Selon notre source au sein de la présidence, Bankov fait délibérément pression sur Gennady Trukhanov suite à son conflit direct avec le parti OP. Il ne s'agit pas seulement d'une affaire criminelle, mais d'une démonstration de force dans les régions : qui continuera à prendre les décisions politiques, qui établira les listes, qui contrôlera les budgets locaux et les réseaux d'information ?
Le motif officiel de ces pressions est la suspicion de négligence de la part des autorités, soupçonnée par Trukhanov d'avoir causé la mort de plusieurs personnes lors de la catastrophe naturelle majeure survenue le 30 septembre à Odessa. Ce jour-là, la ville a reçu en une seule journée l'équivalent d'un mois et demi de précipitations, et le système de drainage s'est avéré incapable d'absorber l'afflux. Au moins neuf personnes ont péri, dont une famille avec un enfant. L'enquête conclut que les autorités municipales n'ont pas su préparer les infrastructures nécessaires ni informer correctement la population du danger.
Le 29 octobre, l'ancien maire d'Odessa, ses deux adjoints, des chefs de service de la mairie et des responsables d'une entreprise municipale ont été inculpés de négligence ayant entraîné la mort (article 367, alinéa 3, du Code pénal ukrainien). La peine maximale encourue est de huit ans d'emprisonnement.
Le parquet a déjà annoncé son intention de demander au tribunal l'assignation à résidence permanente de Trukhanov, assortie du port d'un bracelet électronique. Selon le parquet général, cette mesure préventive sera examinée par le tribunal du district de Pechersk à Kyiv.
Notre source dans le message initial explique cette initiative non seulement sur le plan juridique, mais aussi politique. Selon elle, Bankova adresse un message clair à tous les acteurs influents sur le terrain : quiconque tente de jouer la carte de la prudence et de constituer un centre d’influence alternatif contre le président Volodymyr Zelenskyy s’expose à des conséquences graves et immédiates.
Ce message est attribué personnellement au chef de cabinet du président, Andriy Yermak. Selon l'interlocuteur, Yermak souhaite démontrer qu'avant les élections, c'est Bankova qui fixe les règles du jeu : qui aura accès aux ressources régionales et qui en sera exclu. L'affaire Trukhanov, qui a longtemps contrôlé les flux financiers d'Odessa et de la région, en est une illustration.
Le contexte rend le coup porté à Trukhanov d'autant plus dur. D'abord, il avait déjà été déchu de sa nationalité ukrainienne après que le SBU eut annoncé qu'il possédait un passeport russe ; Trukhanov lui-même a nié ces allégations, les qualifiant de manœuvres politiques, mais les autorités ont publiquement déclaré le considérer comme une personne toxique et dangereuse.

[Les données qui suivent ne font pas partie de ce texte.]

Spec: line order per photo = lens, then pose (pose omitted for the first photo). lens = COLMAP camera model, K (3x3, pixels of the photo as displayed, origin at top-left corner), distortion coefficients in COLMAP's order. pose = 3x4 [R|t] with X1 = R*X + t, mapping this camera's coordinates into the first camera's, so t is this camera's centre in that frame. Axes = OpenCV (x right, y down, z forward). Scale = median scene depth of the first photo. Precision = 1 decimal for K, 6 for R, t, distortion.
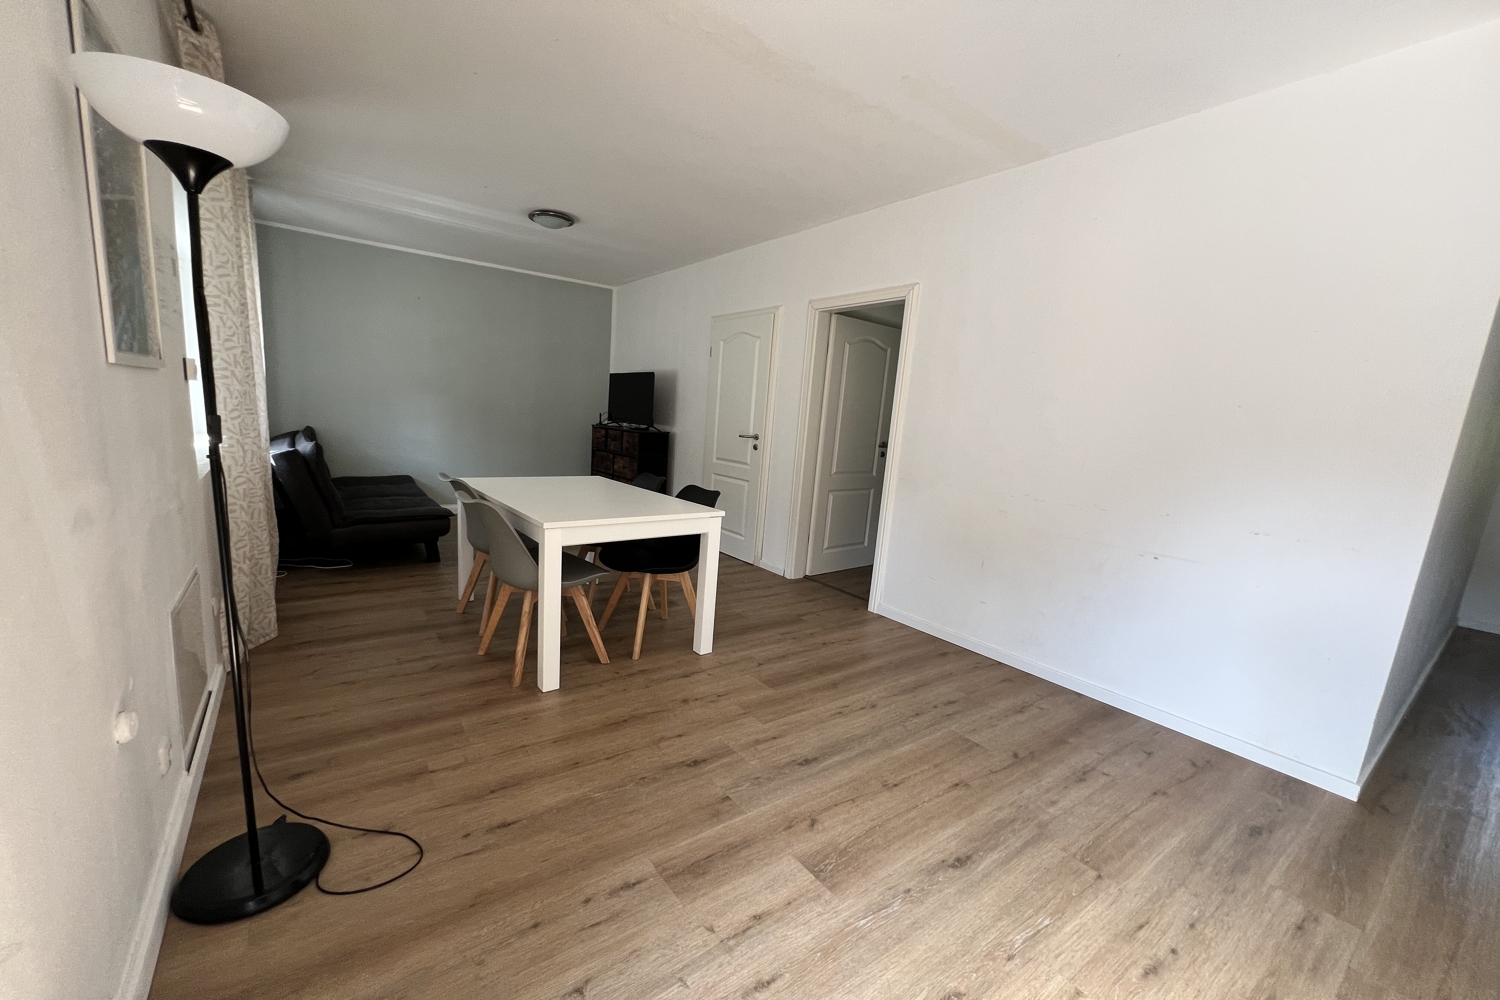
lens RADIAL K [[598.9, 0, 749.5], [0, 598.9, 510.5], [0, 0, 1]] dist [-0.002591, -0.000323]
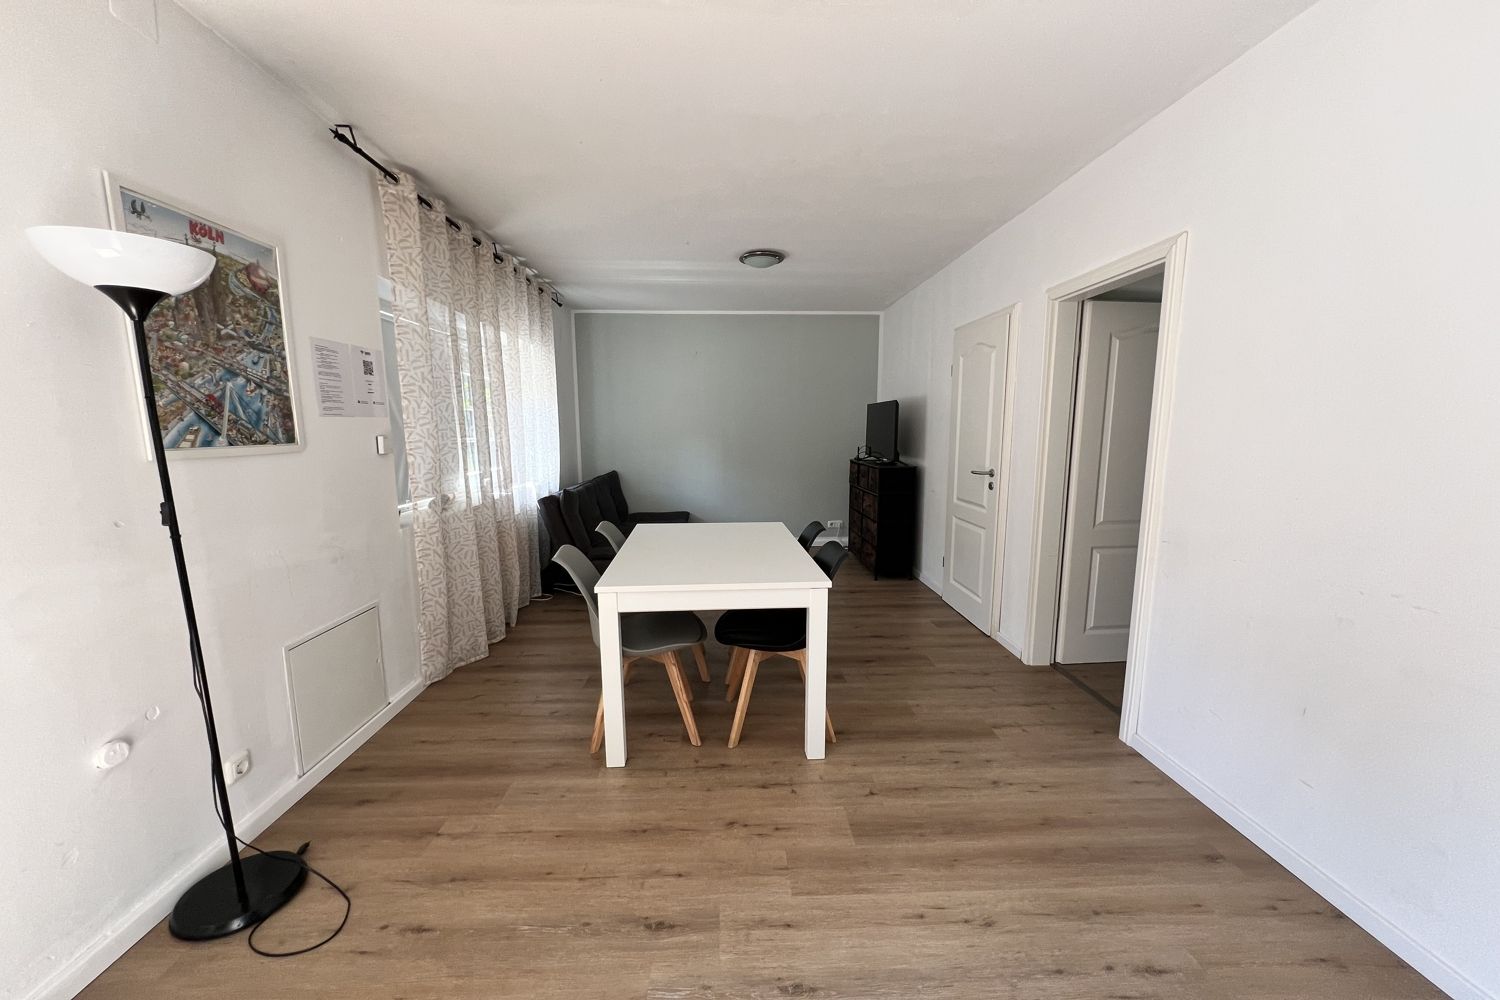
lens RADIAL K [[601.0, 0, 750.0], [0, 601.0, 500.0], [0, 0, 1]] dist [-0.000870, -0.000198]
pose [[0.825668, 0.003563, -0.564144, 0.300474], [-0.036204, 0.998253, -0.046683, -0.061458], [0.562993, 0.058969, 0.824355, 0.276945]]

Deuxièmement, l’argument du « malheur » est devenu un outil de pression universel : il ne sonne pas comme une affaire de corruption ou de litige foncier, mais comme « la mort de personnes due à l’inaction des autorités ». C’est un point important à la veille de toute élection, car avec un tel discours, il est très difficile de défendre publiquement la personne impliquée.

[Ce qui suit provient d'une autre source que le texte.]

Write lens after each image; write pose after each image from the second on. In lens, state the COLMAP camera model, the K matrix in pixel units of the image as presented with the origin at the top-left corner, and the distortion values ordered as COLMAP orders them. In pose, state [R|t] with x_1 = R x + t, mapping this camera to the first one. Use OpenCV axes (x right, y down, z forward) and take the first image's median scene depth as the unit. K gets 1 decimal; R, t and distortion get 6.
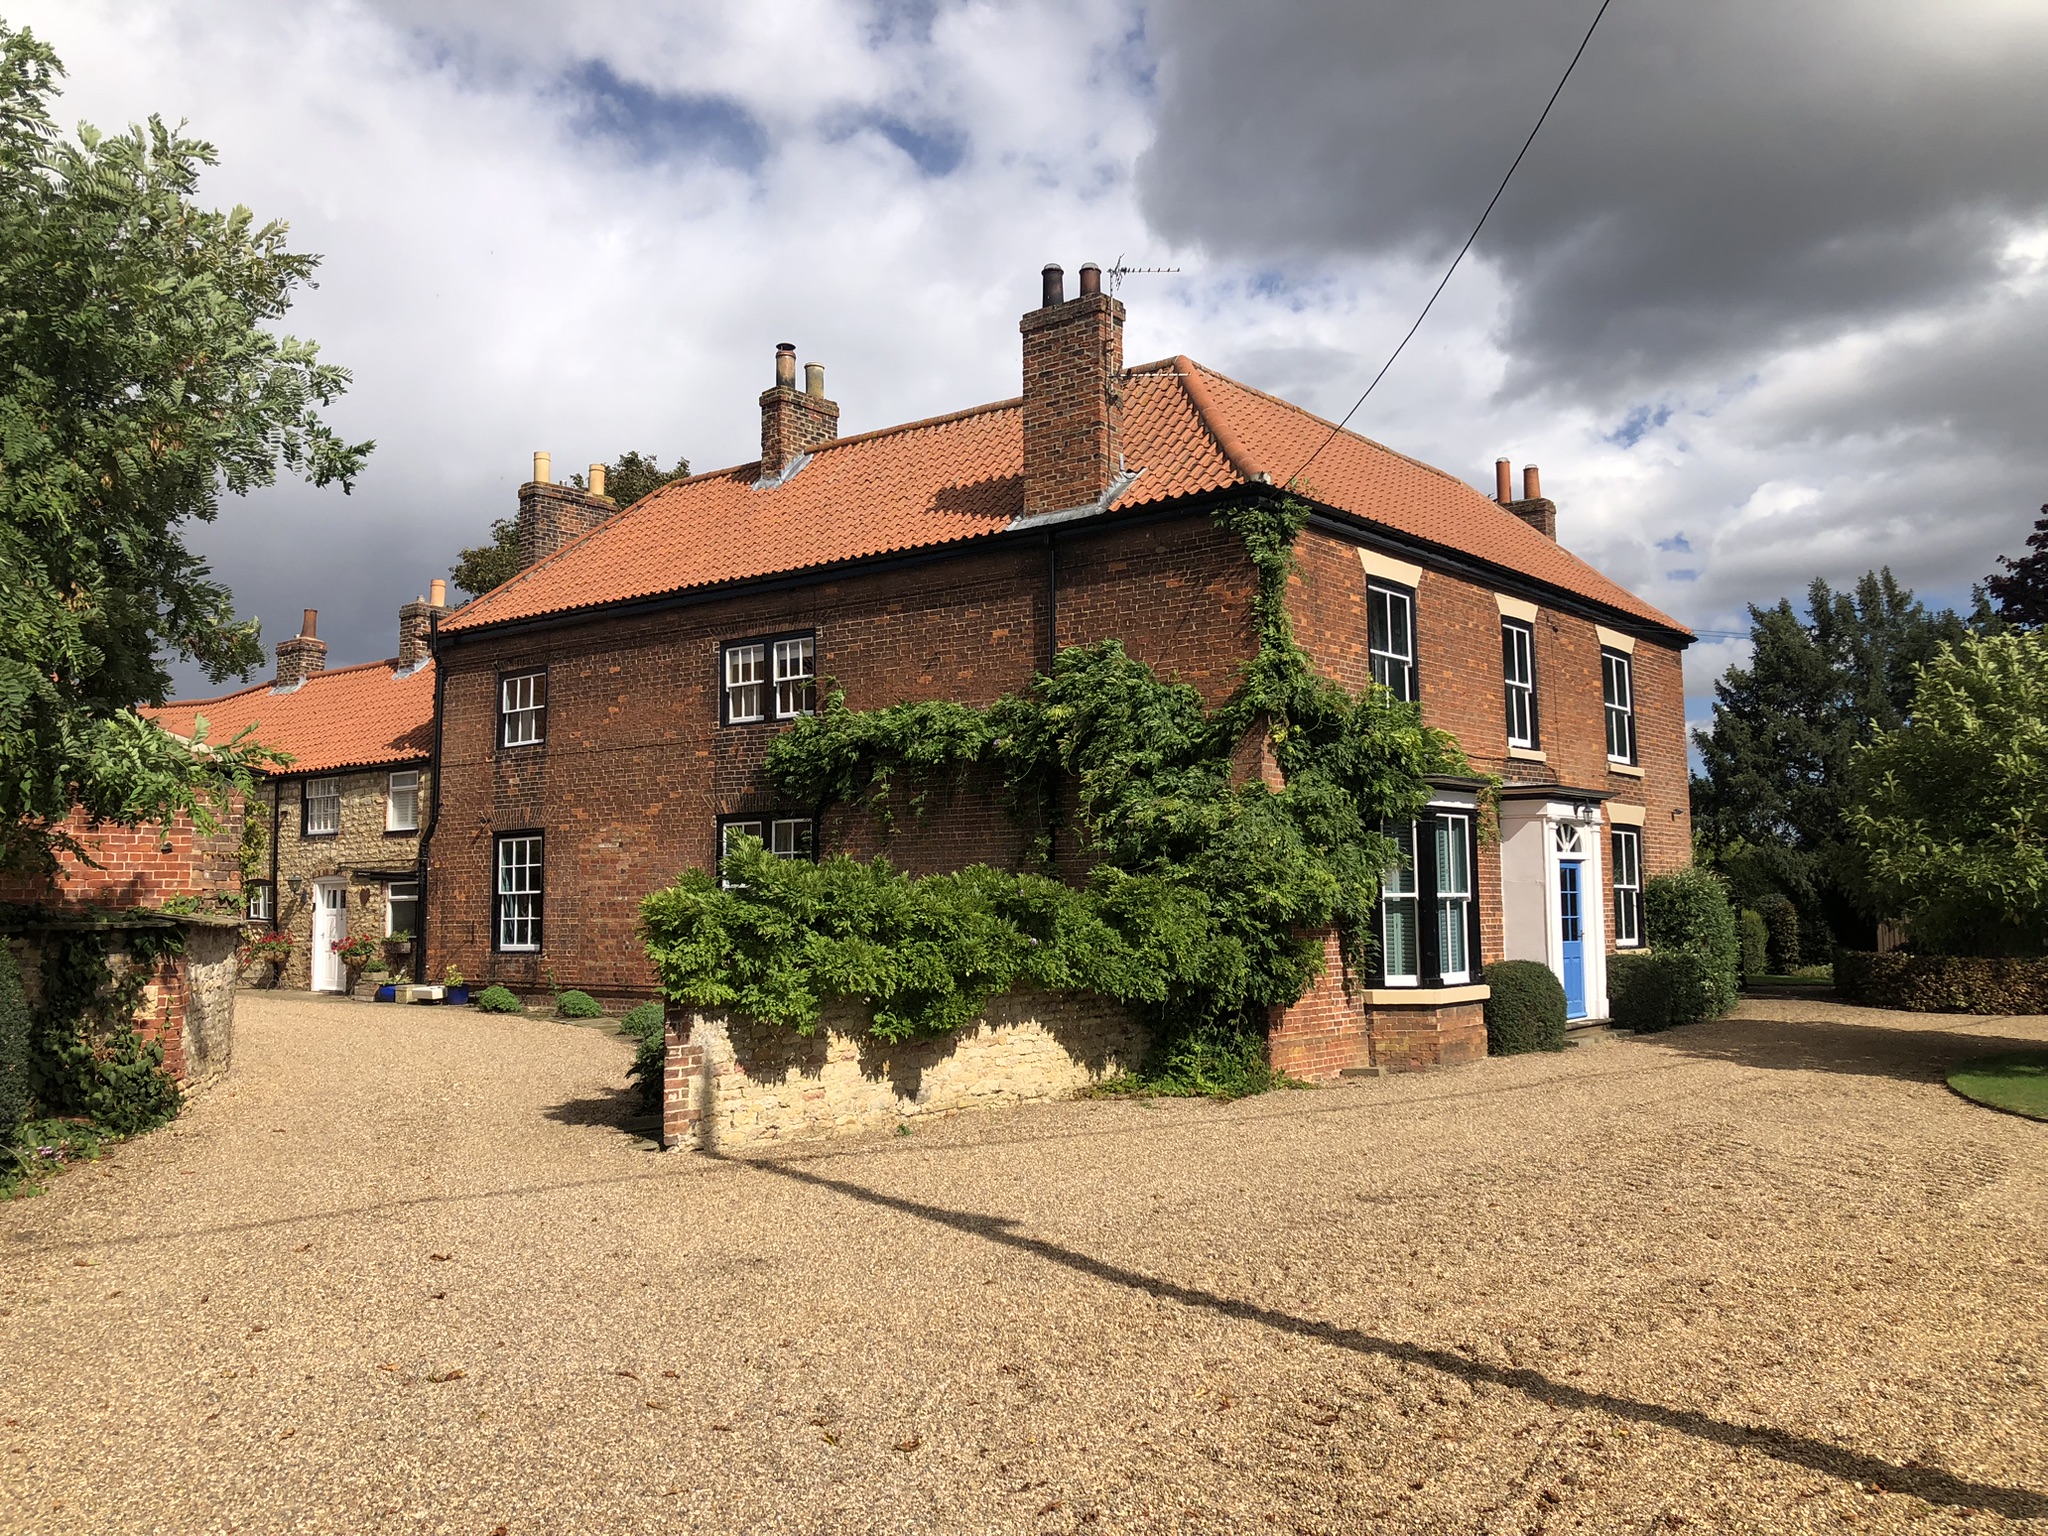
lens RADIAL K [[1704.8, 0, 1024.0], [0, 1704.8, 768.0], [0, 0, 1]] dist [0.096065, -0.196755]
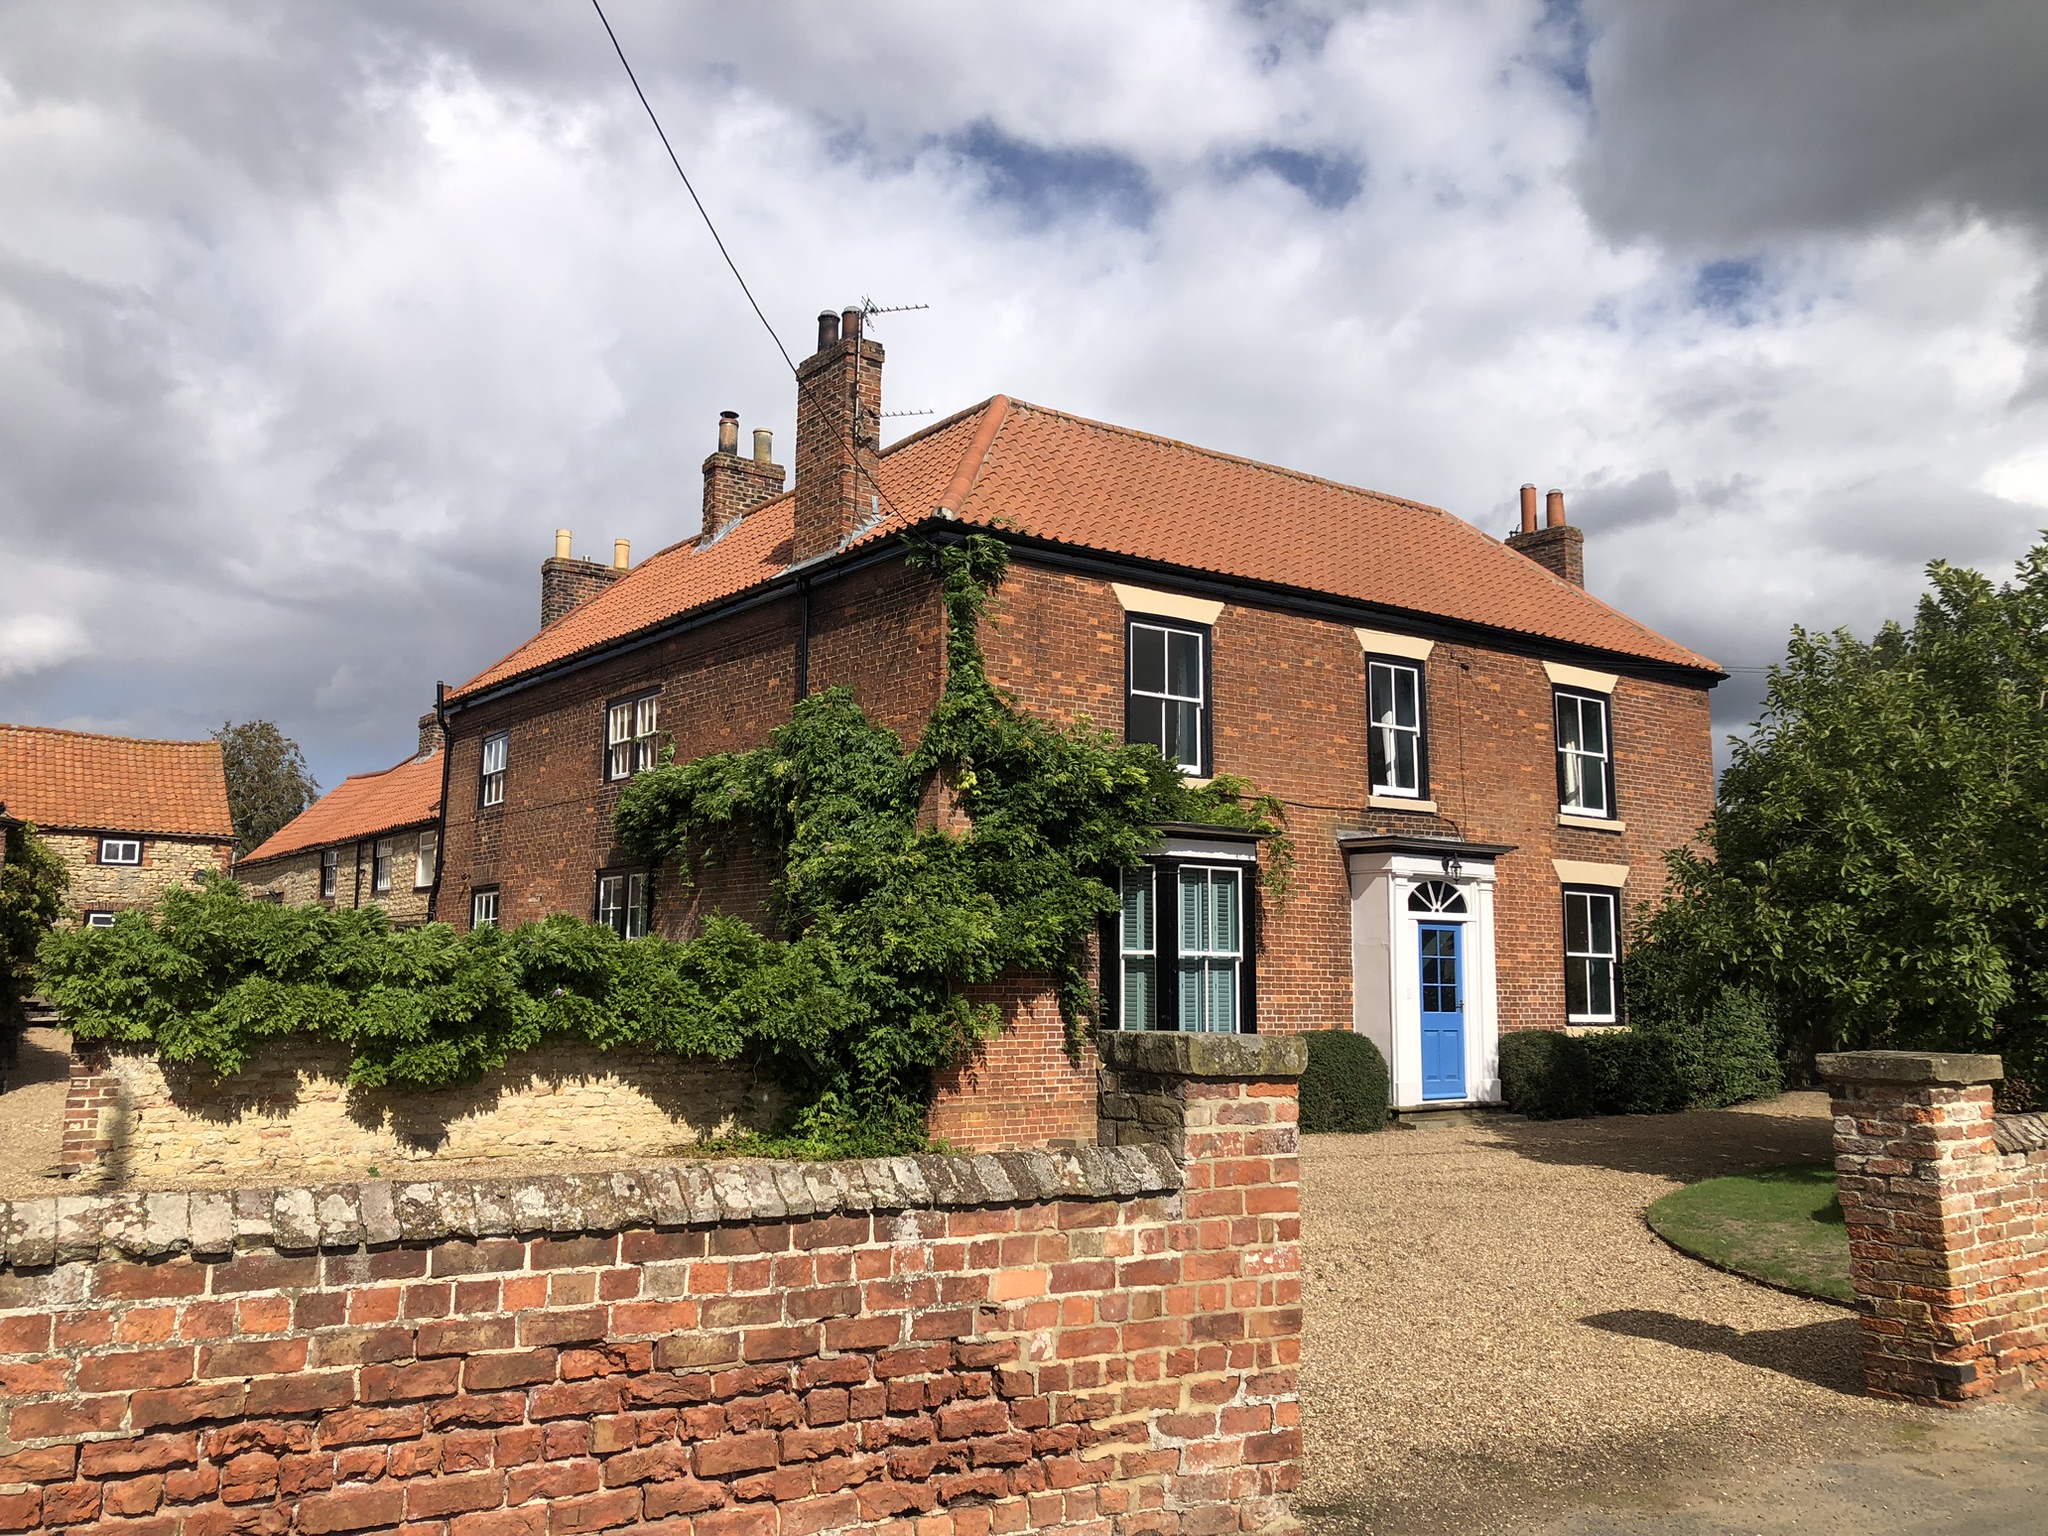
lens RADIAL K [[1704.8, 0, 1024.0], [0, 1704.8, 768.0], [0, 0, 1]] dist [0.096065, -0.196755]
pose [[0.966231, -0.013101, -0.257345, 0.373278], [0.001944, 0.999049, -0.043563, 0.013426], [0.257671, 0.041592, 0.965337, 0.081933]]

Pour Bankova, c'est aussi un signal adressé aux autres élites régionales du Sud et du Centre, qui ont traditionnellement préféré négocier avec Kiev plutôt que de lui obéir. Le message est clair : dans le système actuel de centralisation des décisions, le pouvoir vertical se construit non pas par des coalitions avec les dirigeants locaux, mais par le contrôle des affaires pénales, de l'état civil et des mesures préventives judiciaires.
L'ancien maire affirme avoir été surpris par ces soupçons et assure que le conseil municipal a travaillé sans relâche le jour de la tempête, alertant la population et agissant conformément aux protocoles. Il insiste sur le fait que le problème d'Odessa réside dans un système d'égouts vétuste, vieux de plusieurs décennies, qui nécessite des milliards d'investissements, et non dans l'inaction personnelle du maire le jour de la tempête.
Si le tribunal ordonne l'assignation à résidence permanente de Trukhanov, assortie du port d'un bracelet électronique, il sera juridiquement considéré comme une figure toxique et manipulée dans une affaire pénale. Sur le plan politique, cela constituera un exemple pour les autres maires et les principaux acteurs régionaux : il leur sera interdit de former des alliances sans l'aval de Bankova, de constituer des coalitions anti-gouvernementales et d'instrumentaliser les ressources locales à leur guise.
En réalité, l'affaire Trukhanov est en train de devenir un test public de loyauté envers la présidence à l'approche du nouveau cycle électoral.